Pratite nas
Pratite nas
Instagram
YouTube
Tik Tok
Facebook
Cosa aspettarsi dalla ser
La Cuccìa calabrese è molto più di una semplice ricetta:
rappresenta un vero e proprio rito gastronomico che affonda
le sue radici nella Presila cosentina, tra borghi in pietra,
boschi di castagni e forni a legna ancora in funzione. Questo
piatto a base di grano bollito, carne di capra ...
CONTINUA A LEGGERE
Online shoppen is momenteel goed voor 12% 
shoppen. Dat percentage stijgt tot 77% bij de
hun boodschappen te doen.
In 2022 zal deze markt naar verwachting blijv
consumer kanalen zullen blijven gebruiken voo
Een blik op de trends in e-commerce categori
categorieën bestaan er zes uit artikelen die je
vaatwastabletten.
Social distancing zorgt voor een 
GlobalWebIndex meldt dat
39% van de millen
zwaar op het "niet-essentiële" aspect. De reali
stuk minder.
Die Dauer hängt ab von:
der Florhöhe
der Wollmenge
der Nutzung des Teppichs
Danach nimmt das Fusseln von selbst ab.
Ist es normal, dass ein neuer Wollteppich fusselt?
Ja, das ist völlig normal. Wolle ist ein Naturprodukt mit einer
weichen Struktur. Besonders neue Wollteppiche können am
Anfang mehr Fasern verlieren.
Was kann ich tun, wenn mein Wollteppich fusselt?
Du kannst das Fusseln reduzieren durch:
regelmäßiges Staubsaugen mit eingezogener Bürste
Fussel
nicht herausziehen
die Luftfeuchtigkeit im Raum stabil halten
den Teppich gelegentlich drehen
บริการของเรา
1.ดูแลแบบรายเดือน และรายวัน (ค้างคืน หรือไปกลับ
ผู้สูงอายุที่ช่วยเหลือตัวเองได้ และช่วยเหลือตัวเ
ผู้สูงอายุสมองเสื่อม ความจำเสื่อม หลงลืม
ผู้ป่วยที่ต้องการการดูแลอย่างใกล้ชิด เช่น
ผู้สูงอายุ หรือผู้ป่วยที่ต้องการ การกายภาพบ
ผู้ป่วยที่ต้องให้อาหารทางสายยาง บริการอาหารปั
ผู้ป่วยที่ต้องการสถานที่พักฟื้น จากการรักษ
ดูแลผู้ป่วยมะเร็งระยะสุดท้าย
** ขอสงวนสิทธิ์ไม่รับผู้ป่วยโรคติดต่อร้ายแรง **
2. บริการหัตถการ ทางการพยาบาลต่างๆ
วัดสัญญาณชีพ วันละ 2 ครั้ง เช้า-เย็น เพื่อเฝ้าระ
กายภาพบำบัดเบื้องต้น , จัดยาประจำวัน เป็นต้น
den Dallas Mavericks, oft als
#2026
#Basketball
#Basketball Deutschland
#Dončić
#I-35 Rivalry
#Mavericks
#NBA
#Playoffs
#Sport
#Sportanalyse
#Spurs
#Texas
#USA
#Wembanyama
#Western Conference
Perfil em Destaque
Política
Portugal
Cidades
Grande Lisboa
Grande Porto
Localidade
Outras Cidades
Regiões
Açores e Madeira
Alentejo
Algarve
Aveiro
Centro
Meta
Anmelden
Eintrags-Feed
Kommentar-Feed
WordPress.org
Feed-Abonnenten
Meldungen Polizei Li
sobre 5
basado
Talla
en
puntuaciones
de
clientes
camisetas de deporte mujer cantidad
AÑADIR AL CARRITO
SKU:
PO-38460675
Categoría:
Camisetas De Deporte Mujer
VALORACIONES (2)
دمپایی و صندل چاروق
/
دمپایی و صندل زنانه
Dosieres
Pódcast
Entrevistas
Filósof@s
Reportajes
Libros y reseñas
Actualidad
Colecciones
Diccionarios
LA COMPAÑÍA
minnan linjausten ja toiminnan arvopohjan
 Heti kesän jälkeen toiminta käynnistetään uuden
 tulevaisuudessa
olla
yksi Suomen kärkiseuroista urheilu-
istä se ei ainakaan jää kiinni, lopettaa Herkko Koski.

= = =

• **WRITTEN TASK**: After locating the line with "Feed-Abonnenten" above, return that line and every later line through the one with "Entrevistas", word for word and with nothing else.

• **WRITTEN SOLUTION**:
Feed-Abonnenten
Meldungen Polizei Li
sobre 5
basado
Talla
en
puntuaciones
de
clientes
camisetas de deporte mujer cantidad
AÑADIR AL CARRITO
SKU:
PO-38460675
Categoría:
Camisetas De Deporte Mujer
VALORACIONES (2)
دمپایی و صندل چاروق
/
دمپایی و صندل زنانه
Dosieres
Pódcast
Entrevistas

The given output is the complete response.